Offiziell verlangt das Bolschoi für eine Eintrittskarte für den "Nussknacker" zwischen 1.500 und 20.000 Rubel (umgerechnet etwa 16 bis 206 Euro). Alle Karten sind personengebunden. Sie werden unter Vorlage des Ausweises oder der Geburtsurkunde ausgestellt und können nicht auf andere Personen übertragen werden. Da Interessenten für eine Karte entweder stundenlang vor der Theaterkasse ausharren oder Spekulanten exorbitante Preise zahlen müssen (bis zu 1500 Euro pro Ticket!), schaffen es nur wenige, eine der Aufführungen zu besuchen.

Allerdings war das Bolschoi-Theater für Normalsterbliche schon immer, selbst zu sowjetischen Zeiten, nur schwer zugänglich. Selbst der mächtige Mäusekönig, so scherzt man bitter in den Sozialen Medien, könne wohl nichts dagegen tun. 

"Der Nussknacker" ist weltweit beliebt

Im Moskauer Bolschoi-Theater sind laut Website alle Karten für den "Nussknacker" ausverkauft.
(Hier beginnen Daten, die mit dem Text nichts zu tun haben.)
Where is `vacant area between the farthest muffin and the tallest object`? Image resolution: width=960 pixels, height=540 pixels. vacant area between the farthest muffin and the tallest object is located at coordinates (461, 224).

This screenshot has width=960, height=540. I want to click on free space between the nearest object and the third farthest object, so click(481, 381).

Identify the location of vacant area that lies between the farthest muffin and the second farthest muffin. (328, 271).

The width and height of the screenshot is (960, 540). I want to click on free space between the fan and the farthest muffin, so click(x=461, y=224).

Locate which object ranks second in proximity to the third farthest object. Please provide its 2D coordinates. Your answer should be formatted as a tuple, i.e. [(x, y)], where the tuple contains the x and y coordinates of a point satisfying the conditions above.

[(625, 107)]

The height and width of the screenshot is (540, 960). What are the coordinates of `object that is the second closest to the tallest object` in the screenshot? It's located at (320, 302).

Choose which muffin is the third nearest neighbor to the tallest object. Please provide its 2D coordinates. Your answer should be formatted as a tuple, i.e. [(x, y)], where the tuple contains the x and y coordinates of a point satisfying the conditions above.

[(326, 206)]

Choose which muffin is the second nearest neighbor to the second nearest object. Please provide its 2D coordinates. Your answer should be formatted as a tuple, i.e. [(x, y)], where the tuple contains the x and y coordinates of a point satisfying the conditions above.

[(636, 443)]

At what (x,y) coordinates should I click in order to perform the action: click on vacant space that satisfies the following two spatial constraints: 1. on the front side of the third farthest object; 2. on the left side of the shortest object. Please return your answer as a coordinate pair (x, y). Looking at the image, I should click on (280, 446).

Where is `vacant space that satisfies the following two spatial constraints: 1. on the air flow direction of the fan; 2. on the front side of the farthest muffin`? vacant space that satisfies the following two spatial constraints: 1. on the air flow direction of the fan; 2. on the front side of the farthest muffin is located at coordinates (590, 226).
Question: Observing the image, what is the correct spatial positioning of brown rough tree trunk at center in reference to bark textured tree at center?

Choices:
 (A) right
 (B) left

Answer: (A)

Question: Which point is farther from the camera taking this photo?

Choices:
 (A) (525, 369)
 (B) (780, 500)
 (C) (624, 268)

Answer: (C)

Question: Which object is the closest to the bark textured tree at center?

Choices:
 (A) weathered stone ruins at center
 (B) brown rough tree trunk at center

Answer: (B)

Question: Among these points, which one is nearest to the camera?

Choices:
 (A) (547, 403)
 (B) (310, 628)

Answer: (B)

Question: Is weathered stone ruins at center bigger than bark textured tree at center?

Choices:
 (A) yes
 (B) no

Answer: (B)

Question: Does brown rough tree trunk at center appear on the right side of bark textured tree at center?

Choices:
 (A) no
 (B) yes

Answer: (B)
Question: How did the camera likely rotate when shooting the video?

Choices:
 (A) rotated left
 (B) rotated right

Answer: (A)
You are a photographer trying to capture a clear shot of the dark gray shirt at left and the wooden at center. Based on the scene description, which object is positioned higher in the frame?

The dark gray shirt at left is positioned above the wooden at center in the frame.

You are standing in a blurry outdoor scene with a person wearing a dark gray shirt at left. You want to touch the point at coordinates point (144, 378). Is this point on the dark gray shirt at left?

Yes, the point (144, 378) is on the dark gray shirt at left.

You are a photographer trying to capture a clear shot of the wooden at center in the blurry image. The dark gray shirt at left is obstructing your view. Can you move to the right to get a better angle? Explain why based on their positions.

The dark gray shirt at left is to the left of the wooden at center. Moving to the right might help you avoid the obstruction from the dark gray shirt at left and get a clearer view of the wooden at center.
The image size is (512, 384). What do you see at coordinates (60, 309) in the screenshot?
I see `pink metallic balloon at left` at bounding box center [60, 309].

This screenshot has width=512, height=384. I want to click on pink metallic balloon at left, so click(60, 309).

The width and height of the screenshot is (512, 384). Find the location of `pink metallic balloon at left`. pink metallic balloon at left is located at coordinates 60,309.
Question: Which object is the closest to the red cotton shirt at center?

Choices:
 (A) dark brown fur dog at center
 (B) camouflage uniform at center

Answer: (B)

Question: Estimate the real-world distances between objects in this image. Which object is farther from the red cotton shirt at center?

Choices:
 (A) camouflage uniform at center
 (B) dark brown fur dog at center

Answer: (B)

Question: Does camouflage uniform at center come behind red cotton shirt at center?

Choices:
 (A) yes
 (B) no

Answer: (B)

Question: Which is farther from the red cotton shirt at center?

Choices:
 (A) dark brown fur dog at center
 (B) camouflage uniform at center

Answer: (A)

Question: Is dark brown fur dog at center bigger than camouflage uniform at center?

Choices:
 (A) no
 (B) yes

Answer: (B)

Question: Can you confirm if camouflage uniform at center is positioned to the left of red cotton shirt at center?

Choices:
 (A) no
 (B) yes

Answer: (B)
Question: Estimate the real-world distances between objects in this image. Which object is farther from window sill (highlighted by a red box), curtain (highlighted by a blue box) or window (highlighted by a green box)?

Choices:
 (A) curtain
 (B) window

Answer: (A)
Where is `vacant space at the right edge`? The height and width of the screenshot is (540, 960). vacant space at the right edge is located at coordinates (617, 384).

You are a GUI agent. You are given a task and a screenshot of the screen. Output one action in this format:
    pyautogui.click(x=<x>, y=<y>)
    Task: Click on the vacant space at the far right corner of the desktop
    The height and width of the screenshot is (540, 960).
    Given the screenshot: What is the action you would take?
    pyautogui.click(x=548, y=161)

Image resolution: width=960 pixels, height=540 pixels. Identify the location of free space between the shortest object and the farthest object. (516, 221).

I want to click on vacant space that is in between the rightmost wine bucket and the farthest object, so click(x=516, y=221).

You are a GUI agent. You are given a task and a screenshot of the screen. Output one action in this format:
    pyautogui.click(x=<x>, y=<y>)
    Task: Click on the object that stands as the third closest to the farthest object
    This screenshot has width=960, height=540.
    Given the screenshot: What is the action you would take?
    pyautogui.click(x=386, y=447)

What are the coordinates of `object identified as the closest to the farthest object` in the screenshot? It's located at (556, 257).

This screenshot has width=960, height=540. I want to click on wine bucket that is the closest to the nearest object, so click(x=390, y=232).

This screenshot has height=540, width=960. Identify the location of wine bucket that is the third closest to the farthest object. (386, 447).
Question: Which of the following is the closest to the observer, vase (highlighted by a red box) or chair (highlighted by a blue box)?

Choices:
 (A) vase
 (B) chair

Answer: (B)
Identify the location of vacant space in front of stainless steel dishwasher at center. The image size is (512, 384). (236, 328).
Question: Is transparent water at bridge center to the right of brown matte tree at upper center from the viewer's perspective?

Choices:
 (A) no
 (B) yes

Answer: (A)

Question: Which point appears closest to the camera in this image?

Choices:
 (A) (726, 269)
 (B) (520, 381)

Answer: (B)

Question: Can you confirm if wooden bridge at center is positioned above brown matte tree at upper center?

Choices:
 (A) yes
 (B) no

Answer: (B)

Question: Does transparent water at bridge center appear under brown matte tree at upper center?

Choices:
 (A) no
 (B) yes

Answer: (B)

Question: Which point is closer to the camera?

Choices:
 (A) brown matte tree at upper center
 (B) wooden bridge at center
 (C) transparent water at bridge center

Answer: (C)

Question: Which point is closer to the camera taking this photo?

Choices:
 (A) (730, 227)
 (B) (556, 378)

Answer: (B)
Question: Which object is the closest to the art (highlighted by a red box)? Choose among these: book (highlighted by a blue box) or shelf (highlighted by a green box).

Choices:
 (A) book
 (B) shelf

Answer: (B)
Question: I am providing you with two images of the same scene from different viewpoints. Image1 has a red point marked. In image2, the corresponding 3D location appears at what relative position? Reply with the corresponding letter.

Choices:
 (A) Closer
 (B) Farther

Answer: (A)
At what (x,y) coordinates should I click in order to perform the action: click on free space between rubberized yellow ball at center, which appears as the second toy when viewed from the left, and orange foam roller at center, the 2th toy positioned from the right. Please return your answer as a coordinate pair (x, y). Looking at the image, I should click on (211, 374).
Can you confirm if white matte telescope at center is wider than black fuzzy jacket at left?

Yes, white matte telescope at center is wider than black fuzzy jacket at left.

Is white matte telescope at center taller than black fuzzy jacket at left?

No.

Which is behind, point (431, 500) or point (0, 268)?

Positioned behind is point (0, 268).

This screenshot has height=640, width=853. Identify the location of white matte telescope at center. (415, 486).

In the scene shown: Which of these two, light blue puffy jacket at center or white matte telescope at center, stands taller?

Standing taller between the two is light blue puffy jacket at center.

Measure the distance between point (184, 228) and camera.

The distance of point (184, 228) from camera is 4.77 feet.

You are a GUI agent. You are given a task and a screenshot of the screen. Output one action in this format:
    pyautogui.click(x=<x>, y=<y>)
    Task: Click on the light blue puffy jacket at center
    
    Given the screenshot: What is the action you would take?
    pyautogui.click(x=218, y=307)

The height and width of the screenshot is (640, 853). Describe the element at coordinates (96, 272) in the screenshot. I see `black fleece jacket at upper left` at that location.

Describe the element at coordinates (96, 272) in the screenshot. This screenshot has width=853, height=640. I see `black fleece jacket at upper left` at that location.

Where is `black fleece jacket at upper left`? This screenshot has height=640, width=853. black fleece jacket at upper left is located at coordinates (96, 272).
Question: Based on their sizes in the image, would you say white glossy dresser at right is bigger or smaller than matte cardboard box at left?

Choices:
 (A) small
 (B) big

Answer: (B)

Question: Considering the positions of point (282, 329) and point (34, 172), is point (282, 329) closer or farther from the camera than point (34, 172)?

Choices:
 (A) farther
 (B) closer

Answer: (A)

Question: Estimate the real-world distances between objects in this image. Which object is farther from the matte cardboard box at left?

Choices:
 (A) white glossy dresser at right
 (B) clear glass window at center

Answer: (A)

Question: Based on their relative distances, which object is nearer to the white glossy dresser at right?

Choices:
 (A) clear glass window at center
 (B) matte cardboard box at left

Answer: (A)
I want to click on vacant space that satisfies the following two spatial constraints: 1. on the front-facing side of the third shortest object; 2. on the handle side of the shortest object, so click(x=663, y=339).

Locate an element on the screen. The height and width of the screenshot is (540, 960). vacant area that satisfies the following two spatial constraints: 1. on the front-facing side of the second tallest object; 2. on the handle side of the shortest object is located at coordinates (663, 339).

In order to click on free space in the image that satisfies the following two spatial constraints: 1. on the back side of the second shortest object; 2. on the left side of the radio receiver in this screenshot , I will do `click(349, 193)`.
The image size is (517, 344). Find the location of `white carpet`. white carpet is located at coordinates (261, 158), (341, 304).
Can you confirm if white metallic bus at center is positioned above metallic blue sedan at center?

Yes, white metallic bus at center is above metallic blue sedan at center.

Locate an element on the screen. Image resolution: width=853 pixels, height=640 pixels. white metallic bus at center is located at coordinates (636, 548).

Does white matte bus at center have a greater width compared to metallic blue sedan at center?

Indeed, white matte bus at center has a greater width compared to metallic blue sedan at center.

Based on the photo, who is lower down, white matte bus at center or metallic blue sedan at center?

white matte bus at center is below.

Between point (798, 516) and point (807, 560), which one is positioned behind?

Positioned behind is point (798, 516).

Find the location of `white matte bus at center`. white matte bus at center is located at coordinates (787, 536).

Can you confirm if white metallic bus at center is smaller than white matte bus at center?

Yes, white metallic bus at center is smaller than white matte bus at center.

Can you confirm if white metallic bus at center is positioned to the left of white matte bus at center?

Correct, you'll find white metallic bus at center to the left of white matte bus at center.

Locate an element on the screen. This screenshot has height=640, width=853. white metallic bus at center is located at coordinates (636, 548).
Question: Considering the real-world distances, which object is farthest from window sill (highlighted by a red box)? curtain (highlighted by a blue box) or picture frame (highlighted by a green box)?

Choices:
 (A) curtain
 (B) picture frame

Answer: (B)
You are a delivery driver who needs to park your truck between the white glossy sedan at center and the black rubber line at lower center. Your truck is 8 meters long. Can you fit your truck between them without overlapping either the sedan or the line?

Wie sieht es in anderen großen Theaterhäusern aus? Für das Royal Opera House in London, die Pariser Opéra Bastille, das Petersburger Mariinski-Theater, das New York City Ballet und das San Francisco Ballet gibt es noch Restkarten, vorwiegend in den teuersten Kategorien. Auch im Staatstheater Stuttgart sind alle acht Vorstellungen im Dezember ausverkauft. Dort wurde in der vergangenen Saison zum ersten Mal seit 50 Jahren der "Nussknacker" inszeniert, und man wundert sich nicht über den großen Ansturm auf die Aufführung: "'Der Nussknacker' ist ein absoluter Klassiker... Es ist klar, dass die Nachfrage so groß ist", hieß es seitens des Theaters. 

Auch in Deutschland beliebt: "Der Nussknacker" im Staatstheater StuttgartBild: Roman Novitzky/Stuttgarter Ballett

 Weiterhin kein "Nussknacker" in Berlin

Die deutsche Hauptstadt verzichtet seit 2021 auf eine Aufführung des Klassikers. Die Ideen und Vorlagen des Choreographen Marius Petipa haben sich in vielen Balletttruppen der Welt etabliert - und genau das führte in Berlin wohl dazu, dass “Der Nussknacker” dort aus dem Spielplan des Staatsballetts verschwand. Die Erklärung war einfach: Petipa sei nie in Indien oder China gewesen, stelle aber in seinem Stück die Kulturen dieser Länder dar. Im Original habe es "Blackfacing" gegeben, der sogenannte chinesische Tanz bestand aus "Trippelschrittchen". Auch der orientalische Tanz mit den Haremsdamen könne so nicht mehr unkommentiert gezeigt werden. Dieses Jahr zeigt das Staatsballett Berlin "Dornröschen".

Außer Petipa gab es noch viele andere Choreographen, die von Tschaikowskys Musik fasziniert waren. Sehr populär wurde 1954 die Version von George Balanchine mit dem New York City Ballet. Andere bekannte Choreographien schufen u.a. Rudolf Nurejew und John Neumeier.